Head of Penal Reform International (PRI)’s office for Central Asia, Azamat Shambilov, visited the Vahdat high-security penal colony before it became the scene of a deadly riot on May 19.

According to Radio Liberty’s Tajik Service, Shambilov visited the penal colony in Vahdat Township earlier this year.

During a weekly talk show aired by RFE/RL's Tajik Service, Shambilov said that one of the facility's major issues was the lack of separate cells.

Instead, prisoners were being held in large groups -- of up to 200 people -- in big barracks, Shambilov said, calling it a "legacy of the Soviet Gulag."

“Imagine a huge room with four rows of bunk beds.  Tajikistan should introduce the system of separate prison cells,” Shambilov said during the May 23 segment of The World And Us.

Shambilov said Tajik authorities had begun to gradually demolish old buildings at the Vahdat facility and were constructing new sites, including a three-story building for 200 inmates and a teahouse.

PRI was granted access to the prison owing to an agreement signed with the Tajik government in September, Shambilov explained.  It marked the first time in 15 years an organization like PRI had been granted access to the facility.

The facility is home to 1,500 prisoners and lies in Vahdat Township, fifteen kilometers east of the capital Dushanbe.

Recall, the Tajik authorities says the violence was instigated by four inmates -- alleged members of the Islamic State (IS) terror group -- who wanted to create chaos, free several of the fellow members of various militant groups from their cells, and escape.

Five inmates were reportedly stabbed to death by the rioters, while 24 inmates – alleged participants of the disturbances – were killed in the effort to quell the violence. 

The violence at the Vahdat facility was the second prison riot in Tajikistan in six months.  Dozens of people were killed in violence in a high-security penal colony in the northern city of Khujand in November last year.  Suspected IS supporters convicted of religious extremism and terrorism were reportedly behind the unrest in Khujand.

Following the November violence, Tajik authorities fired several prison officials, while several others went on trial on negligence charges.

Some 30 inmates from the Khujand prison were tried behind closed doors for their alleged participation in the November riot. 

Penal Reform International (commonly known as PRI) was founded in London in 1989.  It is an international nongovernmental organization working on penal and criminal justice reform worldwide.

PRI's stated goal is to promote safe and secure societies where offenders are held to account, victims’ rights are recognized, sentences are proportionate and the primary purpose of prison is social rehabilitation not retribution.

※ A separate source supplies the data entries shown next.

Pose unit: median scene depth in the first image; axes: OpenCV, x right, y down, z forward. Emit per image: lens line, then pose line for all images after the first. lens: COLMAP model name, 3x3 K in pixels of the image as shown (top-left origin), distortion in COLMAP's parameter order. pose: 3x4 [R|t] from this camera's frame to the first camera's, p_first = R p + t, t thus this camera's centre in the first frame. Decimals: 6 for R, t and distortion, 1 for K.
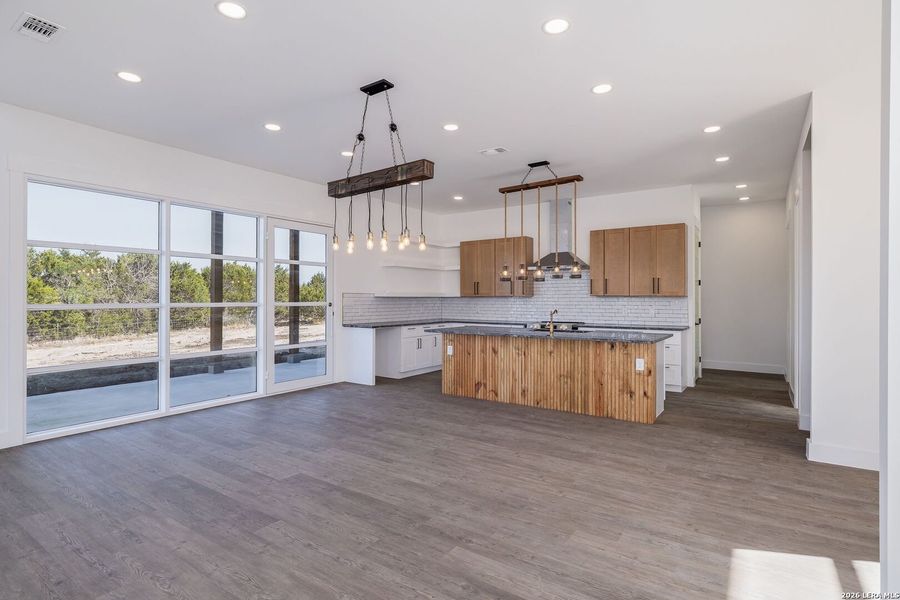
lens RADIAL K [[452.9, 0, 427.3], [0, 452.9, 295.4], [0, 0, 1]] dist [-0.007465, 0.000774]
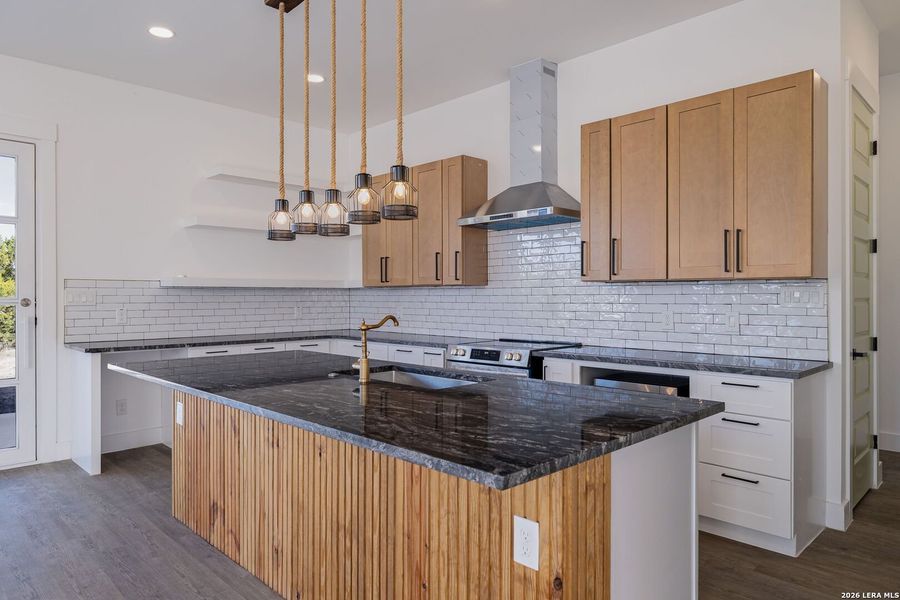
lens RADIAL K [[573.8, 0, 438.8], [0, 573.8, 296.4], [0, 0, 1]] dist [-0.003057, -0.003577]
pose [[0.987146, -0.001981, -0.159806, 0.395129], [0.003221, 0.999967, 0.007503, 0.013230], [0.159786, -0.007922, 0.987120, 0.571160]]
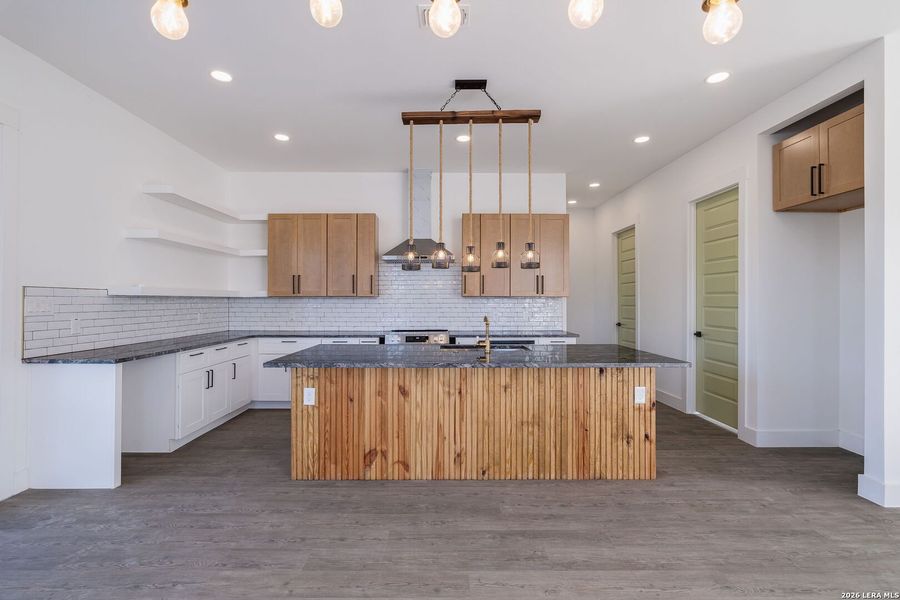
lens RADIAL K [[412.2, 0, 436.9], [0, 412.2, 296.0], [0, 0, 1]] dist [-0.006081, 0.001548]
pose [[0.806016, 0.007210, 0.591849, -0.126646], [-0.004937, 0.999973, -0.005458, 0.005669], [-0.591872, 0.001477, 0.806030, 0.565639]]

PRI has five offices worldwide.  PRI’s Head Office in London (UK) leads and coordinates its cross-regional programs, international policy and advocacy activities.  Its regional offices in the Middle East and North Africa, Central and Eastern Europe, Central Asia and the South Caucasus implement practical programs and provide technical assistance at a national and regional level.  PRI also currently delivers programs through partners in East Africa and South Asia.

PRI has been working in the Central Asia region since 2001.  Its office in Nur-Sultan, Kazakhstan, currently manages programs in Kazakhstan, Tajikistan and Kyrgyzstan and maintains links with partners in Uzbekistan.  Current work focuses on legislative reform in Kazakhstan, torture prevention, particularly on improving independent public oversight of places of detention, and supporting the reintegration of prisoners into society.